# Logmaster LM-1



## CodyC (May 16, 2015)

The Logmaster LM1 is a 4-post manual mill with the wheels and bearings inside the posts. The bearing shaft is supported on both ends. It's built like a tank but the design precludes having doors on the band wheel guards that open outward to change bands. Instead, the LM1 has covers over each band wheel which must be removed to change the band, along with a central upper cover between the wheels.

I was mulling having the covers hinged at the bottom with a removable pin and secured at the top with a removable pin. That would allow pulling the top pin and tilting the cover down to change bands. The bottom pin could also be pulled if completely removing the cover was necessary.
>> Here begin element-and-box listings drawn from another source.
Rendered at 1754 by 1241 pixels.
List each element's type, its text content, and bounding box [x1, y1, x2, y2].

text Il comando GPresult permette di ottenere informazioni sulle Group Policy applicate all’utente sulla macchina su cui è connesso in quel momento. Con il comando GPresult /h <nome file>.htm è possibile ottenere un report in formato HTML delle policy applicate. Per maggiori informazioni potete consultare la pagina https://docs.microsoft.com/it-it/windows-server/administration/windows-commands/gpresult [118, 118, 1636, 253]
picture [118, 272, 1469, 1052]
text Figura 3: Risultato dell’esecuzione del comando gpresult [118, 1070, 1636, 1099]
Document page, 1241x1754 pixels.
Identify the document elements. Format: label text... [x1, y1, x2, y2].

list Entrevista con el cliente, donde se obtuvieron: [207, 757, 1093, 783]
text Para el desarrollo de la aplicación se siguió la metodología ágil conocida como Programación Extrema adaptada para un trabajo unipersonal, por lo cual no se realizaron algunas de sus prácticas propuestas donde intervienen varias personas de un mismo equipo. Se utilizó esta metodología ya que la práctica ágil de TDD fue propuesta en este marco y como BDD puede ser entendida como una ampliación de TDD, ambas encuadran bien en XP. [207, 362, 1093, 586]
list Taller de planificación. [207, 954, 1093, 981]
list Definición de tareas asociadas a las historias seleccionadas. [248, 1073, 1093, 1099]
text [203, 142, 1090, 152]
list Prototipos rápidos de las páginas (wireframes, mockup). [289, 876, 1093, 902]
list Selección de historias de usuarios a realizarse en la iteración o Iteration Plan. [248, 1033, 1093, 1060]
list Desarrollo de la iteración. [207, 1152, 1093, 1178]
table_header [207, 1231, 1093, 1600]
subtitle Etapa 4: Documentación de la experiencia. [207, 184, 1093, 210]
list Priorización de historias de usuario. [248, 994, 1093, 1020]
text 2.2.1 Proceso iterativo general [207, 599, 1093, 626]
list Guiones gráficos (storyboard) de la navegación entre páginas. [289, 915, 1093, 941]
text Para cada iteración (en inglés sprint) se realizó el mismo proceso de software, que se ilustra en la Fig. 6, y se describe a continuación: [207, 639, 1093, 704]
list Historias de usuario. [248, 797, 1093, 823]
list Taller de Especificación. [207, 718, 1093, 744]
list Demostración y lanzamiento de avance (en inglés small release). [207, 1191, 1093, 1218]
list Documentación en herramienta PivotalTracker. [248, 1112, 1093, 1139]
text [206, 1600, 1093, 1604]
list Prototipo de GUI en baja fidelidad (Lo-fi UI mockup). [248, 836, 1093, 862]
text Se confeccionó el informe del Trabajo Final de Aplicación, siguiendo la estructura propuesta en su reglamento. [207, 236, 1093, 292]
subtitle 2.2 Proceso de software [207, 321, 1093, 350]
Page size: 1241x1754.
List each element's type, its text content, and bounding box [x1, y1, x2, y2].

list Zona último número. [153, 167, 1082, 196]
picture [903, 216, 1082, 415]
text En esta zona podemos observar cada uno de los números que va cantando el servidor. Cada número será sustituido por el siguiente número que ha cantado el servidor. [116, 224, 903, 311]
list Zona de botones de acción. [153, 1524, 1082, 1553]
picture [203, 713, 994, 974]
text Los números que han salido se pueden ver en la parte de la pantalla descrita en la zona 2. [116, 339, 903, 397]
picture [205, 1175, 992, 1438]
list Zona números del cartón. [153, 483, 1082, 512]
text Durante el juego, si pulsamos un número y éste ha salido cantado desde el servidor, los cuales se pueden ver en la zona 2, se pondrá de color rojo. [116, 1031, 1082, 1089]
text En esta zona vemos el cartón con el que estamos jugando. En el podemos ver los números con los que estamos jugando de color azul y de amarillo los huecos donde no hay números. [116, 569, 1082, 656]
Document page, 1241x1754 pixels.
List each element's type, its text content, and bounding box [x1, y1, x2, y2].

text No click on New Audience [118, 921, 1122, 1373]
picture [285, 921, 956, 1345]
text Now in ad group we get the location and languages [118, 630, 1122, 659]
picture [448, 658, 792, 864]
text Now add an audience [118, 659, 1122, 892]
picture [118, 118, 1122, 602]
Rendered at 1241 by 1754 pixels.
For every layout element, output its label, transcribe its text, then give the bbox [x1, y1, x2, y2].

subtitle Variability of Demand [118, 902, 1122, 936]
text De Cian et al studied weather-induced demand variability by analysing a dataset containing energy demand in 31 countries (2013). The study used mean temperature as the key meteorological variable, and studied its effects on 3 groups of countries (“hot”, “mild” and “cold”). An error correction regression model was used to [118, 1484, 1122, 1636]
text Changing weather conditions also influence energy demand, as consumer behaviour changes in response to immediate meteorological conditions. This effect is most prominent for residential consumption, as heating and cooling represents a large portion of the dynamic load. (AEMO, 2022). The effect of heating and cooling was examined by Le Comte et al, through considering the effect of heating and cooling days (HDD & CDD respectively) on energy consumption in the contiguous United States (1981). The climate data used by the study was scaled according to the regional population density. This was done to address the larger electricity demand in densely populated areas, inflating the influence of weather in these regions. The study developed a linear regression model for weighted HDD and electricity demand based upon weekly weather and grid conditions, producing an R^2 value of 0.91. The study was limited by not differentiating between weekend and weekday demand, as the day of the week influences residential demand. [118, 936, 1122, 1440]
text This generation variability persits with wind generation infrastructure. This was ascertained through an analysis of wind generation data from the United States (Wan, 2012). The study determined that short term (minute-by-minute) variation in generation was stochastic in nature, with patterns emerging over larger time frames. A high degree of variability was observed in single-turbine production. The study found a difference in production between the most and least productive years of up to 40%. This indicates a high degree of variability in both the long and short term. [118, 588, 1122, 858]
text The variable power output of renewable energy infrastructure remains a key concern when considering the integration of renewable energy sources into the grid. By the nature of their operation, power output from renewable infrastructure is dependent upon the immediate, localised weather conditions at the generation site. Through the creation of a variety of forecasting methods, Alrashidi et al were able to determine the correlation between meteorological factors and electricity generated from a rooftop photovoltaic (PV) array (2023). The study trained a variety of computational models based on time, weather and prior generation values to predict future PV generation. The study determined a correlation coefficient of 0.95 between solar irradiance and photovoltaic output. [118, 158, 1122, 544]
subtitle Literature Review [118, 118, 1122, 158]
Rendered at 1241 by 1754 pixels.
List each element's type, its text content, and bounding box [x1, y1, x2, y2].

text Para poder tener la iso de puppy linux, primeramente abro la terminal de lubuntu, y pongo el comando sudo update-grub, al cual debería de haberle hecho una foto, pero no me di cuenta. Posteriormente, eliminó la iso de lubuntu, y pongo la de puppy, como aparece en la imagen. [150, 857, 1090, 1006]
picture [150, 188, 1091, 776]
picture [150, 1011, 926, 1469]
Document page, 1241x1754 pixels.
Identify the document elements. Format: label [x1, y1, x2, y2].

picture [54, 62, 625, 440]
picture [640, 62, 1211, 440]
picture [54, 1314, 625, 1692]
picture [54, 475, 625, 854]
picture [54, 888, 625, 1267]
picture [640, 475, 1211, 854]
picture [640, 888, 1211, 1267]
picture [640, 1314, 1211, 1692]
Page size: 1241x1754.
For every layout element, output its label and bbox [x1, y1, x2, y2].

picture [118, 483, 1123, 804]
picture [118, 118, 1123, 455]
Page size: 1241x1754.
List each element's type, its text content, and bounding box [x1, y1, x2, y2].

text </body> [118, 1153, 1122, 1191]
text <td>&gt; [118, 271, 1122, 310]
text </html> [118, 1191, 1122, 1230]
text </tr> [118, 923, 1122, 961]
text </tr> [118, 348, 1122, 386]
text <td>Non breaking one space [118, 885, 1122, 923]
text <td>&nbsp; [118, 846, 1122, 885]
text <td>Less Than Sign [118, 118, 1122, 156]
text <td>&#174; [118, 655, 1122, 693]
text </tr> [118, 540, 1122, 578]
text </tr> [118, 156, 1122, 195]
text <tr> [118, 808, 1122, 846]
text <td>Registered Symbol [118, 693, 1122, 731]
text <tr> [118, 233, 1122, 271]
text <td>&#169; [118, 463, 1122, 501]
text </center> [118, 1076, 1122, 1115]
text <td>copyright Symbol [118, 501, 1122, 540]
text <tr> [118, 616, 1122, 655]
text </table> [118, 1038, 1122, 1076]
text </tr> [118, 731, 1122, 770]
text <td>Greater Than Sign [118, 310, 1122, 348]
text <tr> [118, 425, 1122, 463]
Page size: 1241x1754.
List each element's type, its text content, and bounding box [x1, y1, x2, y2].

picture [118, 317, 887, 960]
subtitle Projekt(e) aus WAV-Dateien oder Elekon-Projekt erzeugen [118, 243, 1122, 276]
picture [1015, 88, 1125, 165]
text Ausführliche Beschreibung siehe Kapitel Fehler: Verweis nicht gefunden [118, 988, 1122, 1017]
I may leave the center cover as-is or try to have it hinged so that it can be flipped up out of the way for band changes. All three of the covers have two T-handle nuts each that have to be removed before the covers can be lifted off. Since it's my first mill, I initially didn't think it was a big deal but the more I change bands, the less I like the design.

Does anyone else here run a LM1 and have you modified the band wheel covers in any way? Know of anyone who has done so?

I also posted this over at Arboristsite. I would have posted on the Forestry Forum, too, but Jeff banned me from it a while back. Oh well. LOL


----------



## DavidDobbs (May 16, 2015)

I have never been up close to a logmaster. Any chance you have a picture of how the covers are now?
I have a EZ Boardwalk that the covers are real simple. My mill is at the farm or I would post a better picture of it. I found one but it is not s close up. You can see the two pins sticking up then it has a rubber strap / latch that hold them in place. Super simple.

Reactions: EyeCandy! 1


----------



## CodyC (May 17, 2015)

I'm at work for the next 16 days but here's a pic from their website.


----------



## woodtickgreg (May 17, 2015)

That's a pretty cool looking mill.

Reactions: Agree 1


----------



## DavidDobbs (May 17, 2015)

Oh my my them are some guards WOW!

I totally understand now why you would want to change them.


----------



## Kevin (May 17, 2015)

Logmasters are built in Texas and yes they are massive machines way over built. You could probably tow one behind your truck without the trailer package and not hurt a thing lol.

Reactions: Funny 2 | Informative 1


----------